__TEXT SECTION__:

I think we're in agreement here.

> 
> >.....  I have
> >read about field anthropologists who knew the native 
> languages of stone-age
> 
> >tribes and were unable to successfully convey the concept of 
> a book in these
> 
> >languages.  Maybe you can shed some light on how these 
> anthropologists
> >should have expressed themselves.
> 
> Very simple:  they would have to spend many years of teaching
> the natives how to read and write their own language and then
> lead them from the concept of a single page to the concept of
> multiple pages, etc.

True, but then this wouldn't be a case of expressing the concept of a book
in their native language.  It would be a matter of having them undergo a
training program which inculcated, partly through non-linguistic means,
concepts that are central to a literate society. 

> 
> That might take quite a few years to do, but it is no easier
> to put the equivalent knowledge into an ontology that a
> computer program is supposed to understand.  Even stone age
> people are smarter than any of our computers.

The question isn't one of ease or intelligence.  The question concerns your
claim that every natural language can express any concept whatsoever. 

>     
> JFS>> But to support the 21st century, we need to design a system
> >> that can detect inconsistencies and semantic anomalies
> >> while allowing people to define whatever new inventions
> >> anyone might propose.
> >
> IN>I agree with this, but I don't see that it has anything to 
> do with your
> >claim that all natural languages are fully expressive.

__REQUIRED ACTIONS__:
(a) Answer these questions about the email exchange on whether natural languages can express any concept:
(i) What does the quoted reply say the anthropologists would have to spend many years teaching the natives?
(ii) According to the writer, what does the question concern, if not ease or intelligence?
(iii) What does JFS say a system for the 21st century must be able to detect?
(b) Resume the email exchange on whether natural languages can express any concept, picking up right after its last line.
The data placed after this text has no role in the work.

__SOURCE INFORMATION__:
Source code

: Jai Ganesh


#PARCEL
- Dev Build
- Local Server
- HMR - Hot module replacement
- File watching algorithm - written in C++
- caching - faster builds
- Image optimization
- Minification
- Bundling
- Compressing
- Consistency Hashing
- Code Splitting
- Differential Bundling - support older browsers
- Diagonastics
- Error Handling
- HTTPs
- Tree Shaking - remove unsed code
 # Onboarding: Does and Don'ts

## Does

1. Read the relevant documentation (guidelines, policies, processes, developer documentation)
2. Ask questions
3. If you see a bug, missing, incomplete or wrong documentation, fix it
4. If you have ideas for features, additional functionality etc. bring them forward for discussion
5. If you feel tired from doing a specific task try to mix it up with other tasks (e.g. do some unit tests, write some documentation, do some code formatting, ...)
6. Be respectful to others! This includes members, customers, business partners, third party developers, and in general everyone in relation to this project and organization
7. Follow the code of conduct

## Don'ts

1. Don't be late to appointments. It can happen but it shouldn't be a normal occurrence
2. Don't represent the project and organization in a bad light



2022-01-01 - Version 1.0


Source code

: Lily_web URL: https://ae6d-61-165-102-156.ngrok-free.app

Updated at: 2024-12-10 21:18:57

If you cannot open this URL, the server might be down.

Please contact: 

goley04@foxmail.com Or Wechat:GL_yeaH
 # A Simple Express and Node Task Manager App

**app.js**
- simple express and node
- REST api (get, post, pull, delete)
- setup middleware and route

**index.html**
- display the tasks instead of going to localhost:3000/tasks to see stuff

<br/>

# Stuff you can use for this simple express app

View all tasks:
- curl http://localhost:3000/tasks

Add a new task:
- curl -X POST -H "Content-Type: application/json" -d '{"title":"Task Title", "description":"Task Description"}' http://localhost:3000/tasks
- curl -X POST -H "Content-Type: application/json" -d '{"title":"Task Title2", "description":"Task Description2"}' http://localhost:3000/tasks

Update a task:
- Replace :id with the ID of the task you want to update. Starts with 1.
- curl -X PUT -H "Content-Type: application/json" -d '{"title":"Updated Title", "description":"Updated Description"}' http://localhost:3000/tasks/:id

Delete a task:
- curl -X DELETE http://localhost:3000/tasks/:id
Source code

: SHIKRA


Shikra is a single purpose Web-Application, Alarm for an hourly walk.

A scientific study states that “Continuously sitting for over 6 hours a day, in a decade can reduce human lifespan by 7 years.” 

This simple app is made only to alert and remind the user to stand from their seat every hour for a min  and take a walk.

__RESPONSES FOR EACH TASK__:
(a)
(i) How to read and write their own language.
(ii) The claim that every natural language can express any concept whatsoever.
(iii) Inconsistencies and semantic anomalies.

(b)
> 
> All natural langauges have the full expressive power of
> first-order, modal, higher-order, and metalevel logics.
> Any ontology that can be encoded in those logics can be
> encoded in any NL.

This doesn't follow.  The fact that natural languages have at least the
degree of syntactic expressiveness of the logics you mention does not imply
that natural languages can express any ontology and, hence, any semantic
content whatsoever.

> 
> It is simply impossible to encode anything in KIF (e.g.
> SUMO) that could not be recoded in any stone age language.
> How would you define book in KIF without assuming a lot of
> primitives that no stone age reader would understand?

I don't follow you here.  I was arguing that the concept of book presupposes
a set of concepts that are not available in many languages, e.g. those of
stone-age cultures, and that inculcating those concepts in the mind of
someone who is familiar only with one of those cultures would require
non-linguistic training, and, hence, that your claim that all natural
languages are fully expressive is false.